2.What size eye would be required to see in the radio with the same maximum resolution of your eyes? (use 21 cm for the wavelength of typical radio waves)
3.What is the maximum resolution of the VLBA (longest baseline = 5000 m) at a wavelength of 21 cm?
What is your thinking? We will be happy to critique your work.
did anyone post an asnwer for this?
whats the answer please...
1. To determine the maximum resolution of human eyes, we need to consider the concept of angular resolution.
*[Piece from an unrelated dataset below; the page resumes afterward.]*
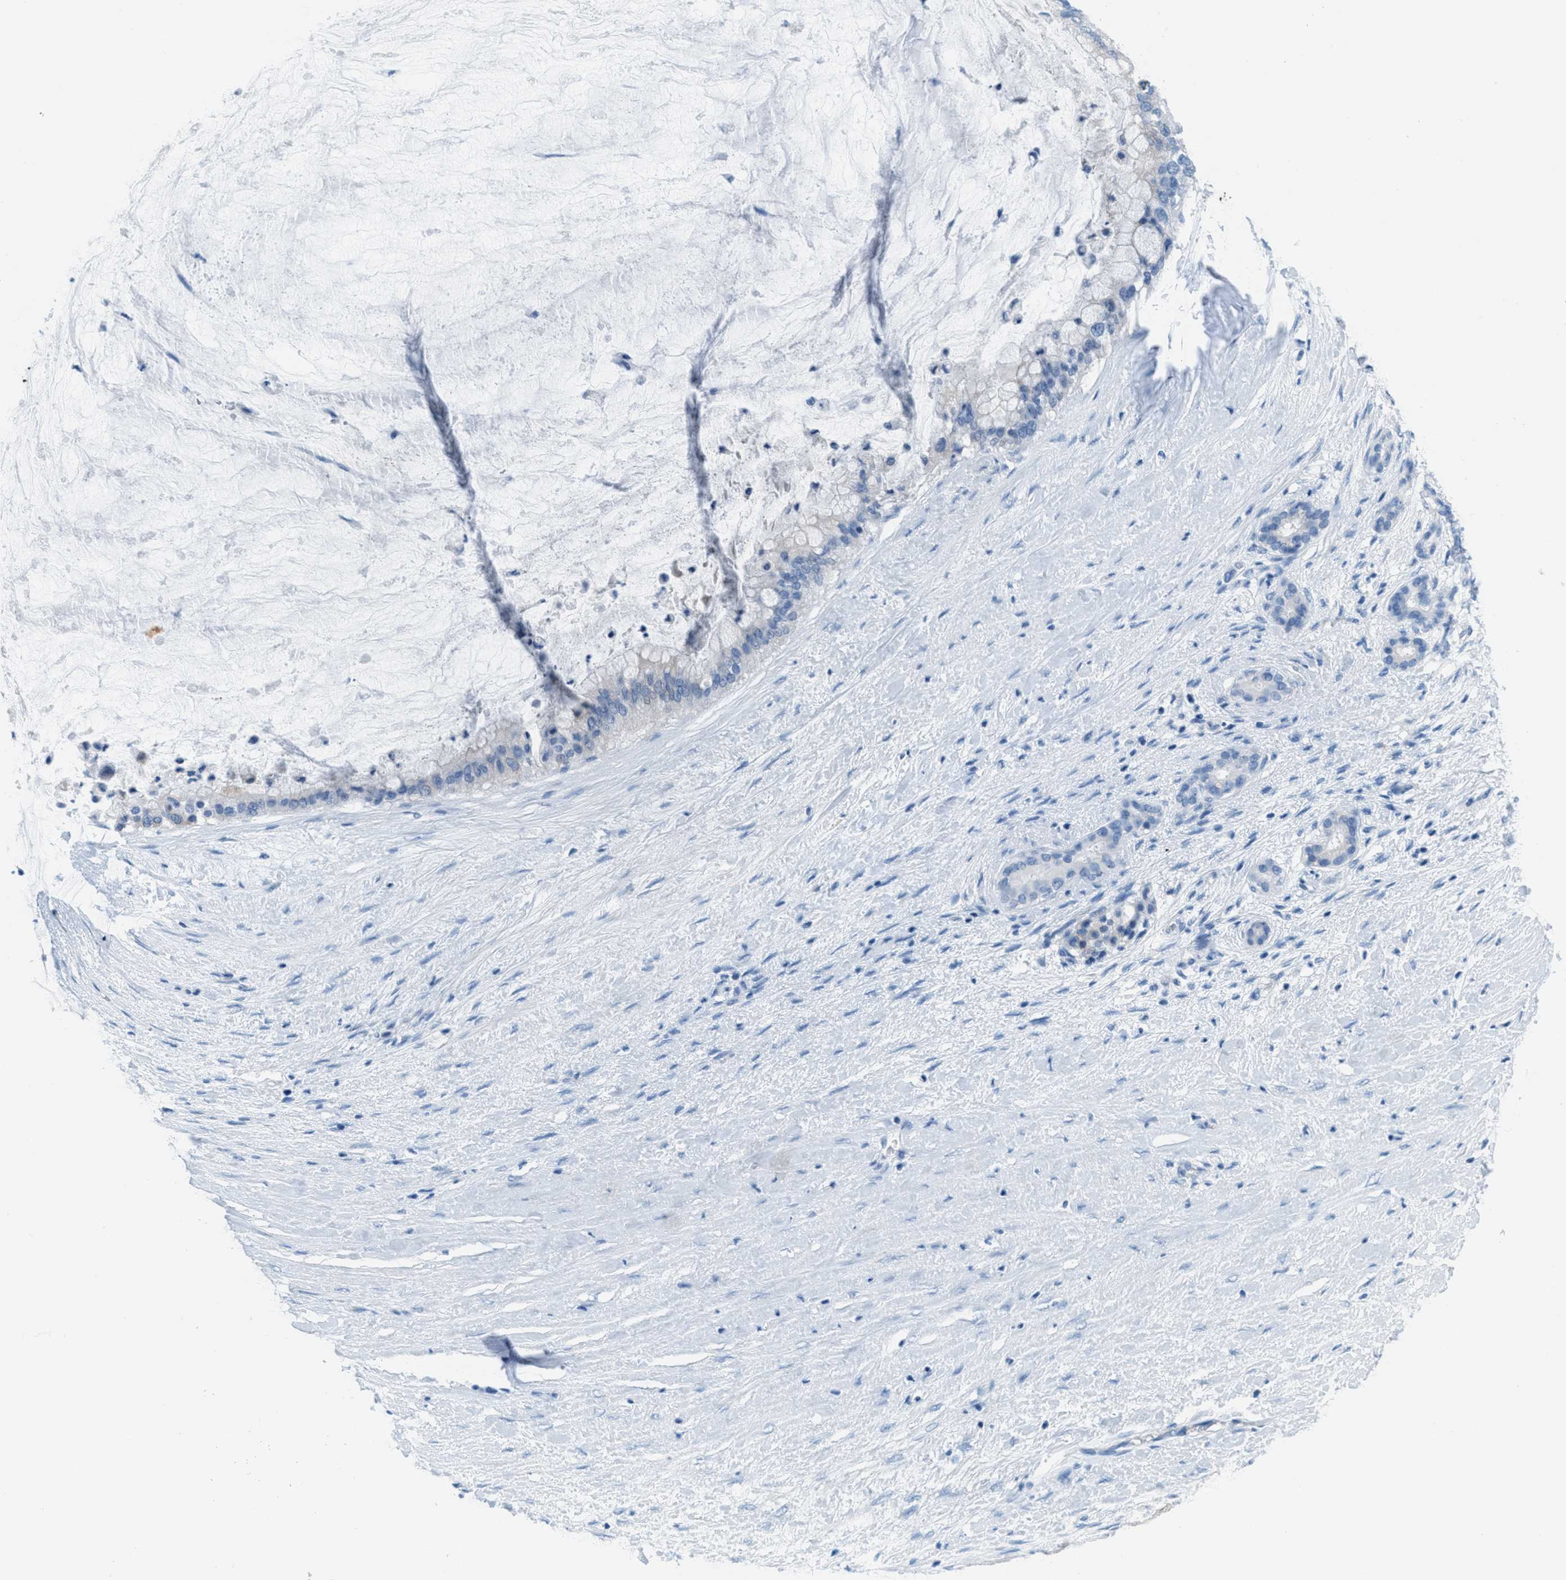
{"staining": {"intensity": "negative", "quantity": "none", "location": "none"}, "tissue": "pancreatic cancer", "cell_type": "Tumor cells", "image_type": "cancer", "snomed": [{"axis": "morphology", "description": "Adenocarcinoma, NOS"}, {"axis": "topography", "description": "Pancreas"}], "caption": "Tumor cells are negative for brown protein staining in adenocarcinoma (pancreatic).", "gene": "MGARP", "patient": {"sex": "male", "age": 41}}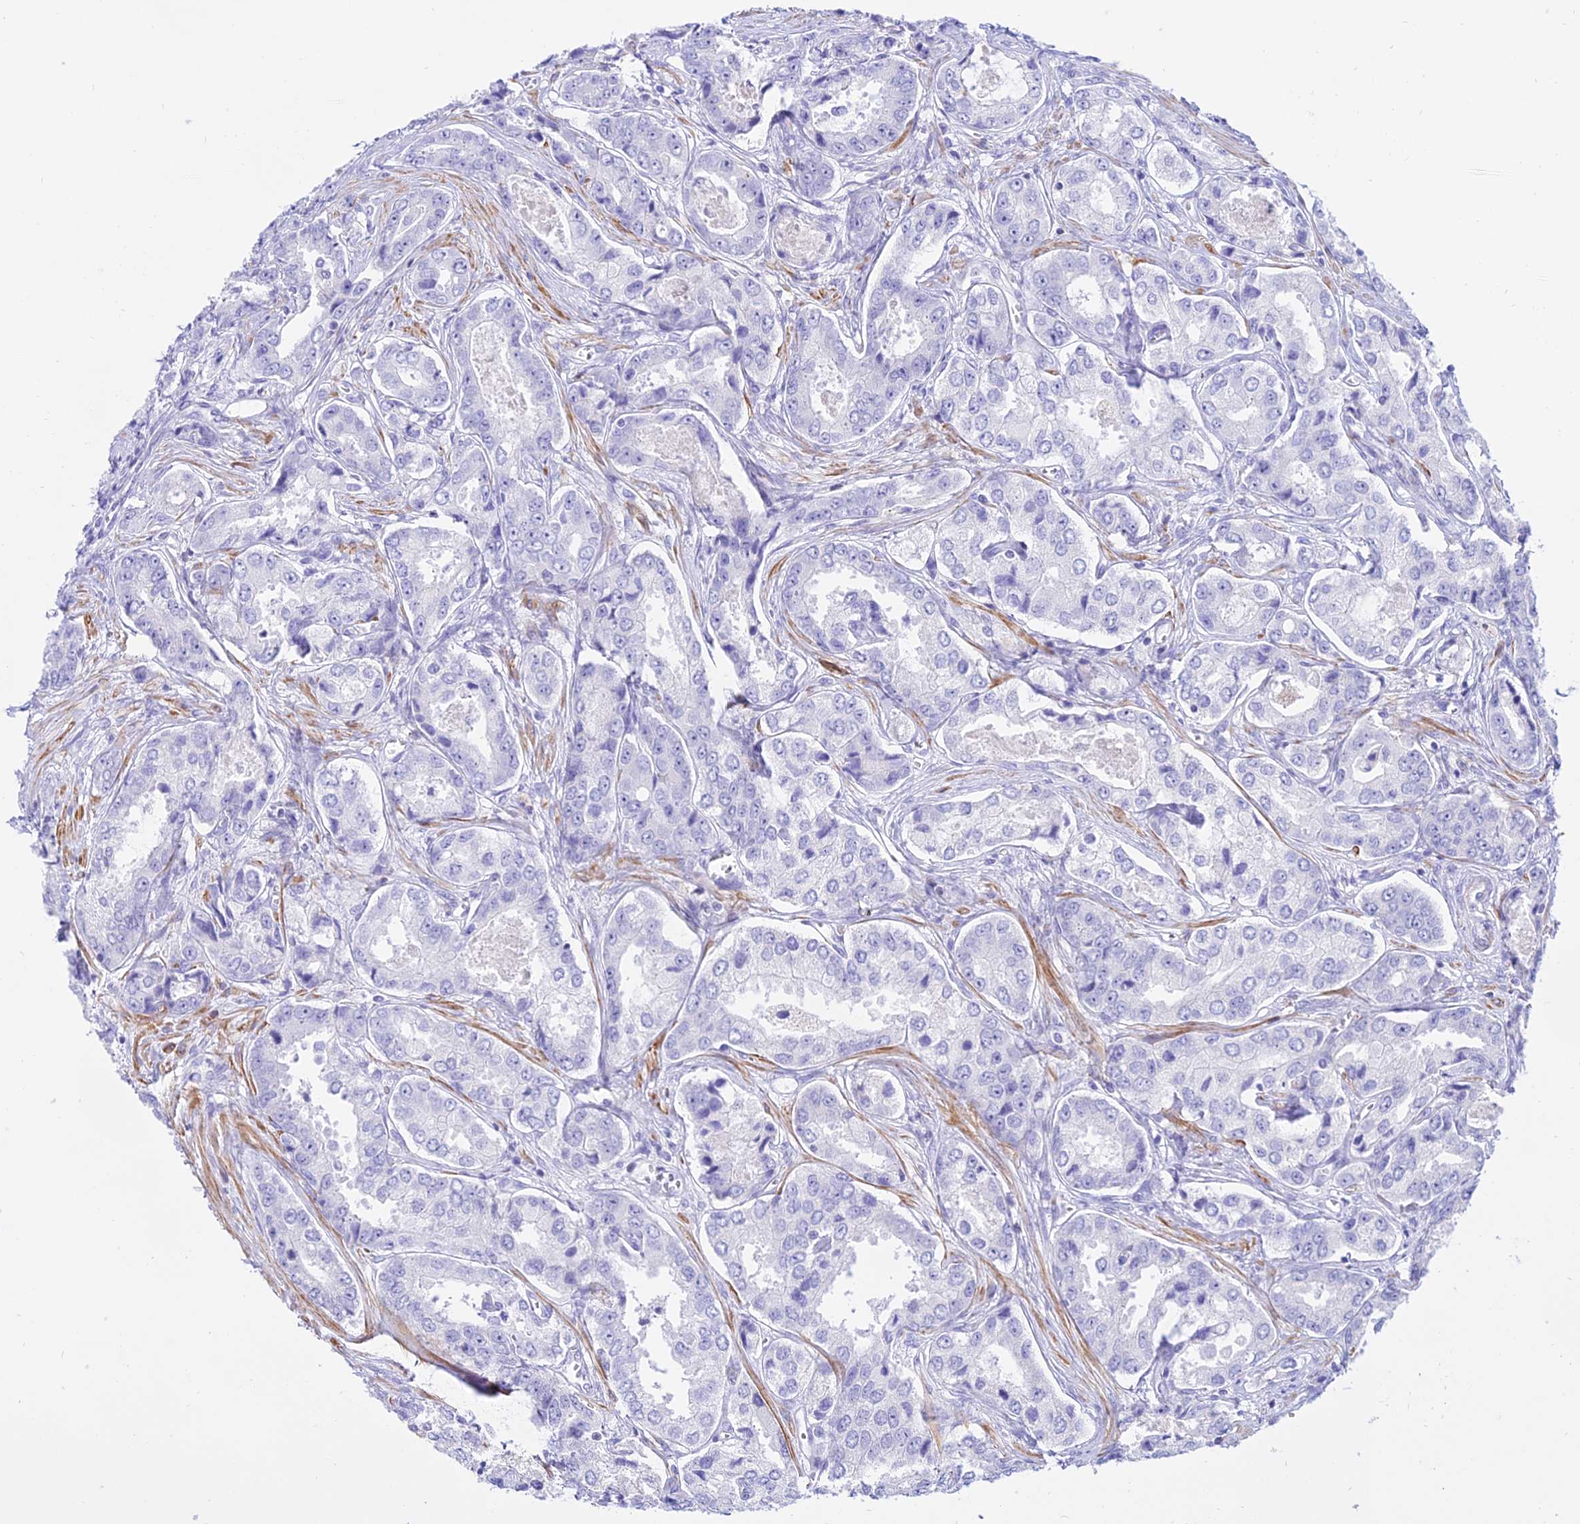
{"staining": {"intensity": "negative", "quantity": "none", "location": "none"}, "tissue": "prostate cancer", "cell_type": "Tumor cells", "image_type": "cancer", "snomed": [{"axis": "morphology", "description": "Adenocarcinoma, Low grade"}, {"axis": "topography", "description": "Prostate"}], "caption": "Immunohistochemistry photomicrograph of prostate low-grade adenocarcinoma stained for a protein (brown), which shows no positivity in tumor cells.", "gene": "DLX1", "patient": {"sex": "male", "age": 68}}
The angular resolution is the smallest angle that two points can be separated by and still be perceived as separate by the eyes.
The formula for calculating angular resolution is given by:
Angular Resolution = 1.22 × (wavelength / diameter)
In this case, we are given that the wavelength range for human eyes is 300 - 700 nm, which we can convert to meters by dividing by 10^9. The diameter of the iris is given as 1/2 cm, which can be converted to meters by dividing by 100.
Let's calculate the maximum resolution of our eyes using the lower end of the wavelength range:
Angular Resolution = 1.22 × (300 nm / (1/2 cm)) = 1.22 × (300 × 10^-9 m / 0.005 m) = 0.079 radians
So, the maximum resolution of our eyes is approximately 0.079 radians.
2. To calculate the size of an eye that can see in the radio wavelength range (wavelength of 21 cm), we can use the same formula for angular resolution:
Angular Resolution = 1.22 × (wavelength / diameter)
Given that the wavelength of typical radio waves is 21 cm, and we want to maintain the same maximum resolution as human eyes, which is 0.079 radians, we can rearrange the formula to solve for the required diameter of the eye:
Diameter = wavelength / (1.22 × Angular Resolution)
Diameter = 21 cm / (1.22 × 0.079 radians) = 276.43 cm
Therefore, an eye with a diameter of approximately 276.43 cm would be required to see in the radio wavelength range with the same maximum resolution as human eyes.
3. The VLBA (Very Long Baseline Array) is a set of radio telescopes that spans across multiple locations. The maximum resolution of the VLBA can be calculated using the formula for angular resolution:
Angular Resolution = (wavelength / baseline)
Given that the wavelength is 21 cm and the longest baseline of the VLBA is 5000 m, we can calculate the maximum resolution:
Angular Resolution = 21 cm / 5000 m = 0.00042 radians
Therefore, the maximum resolution of the VLBA at a wavelength of 21 cm is approximately 0.00042 radians.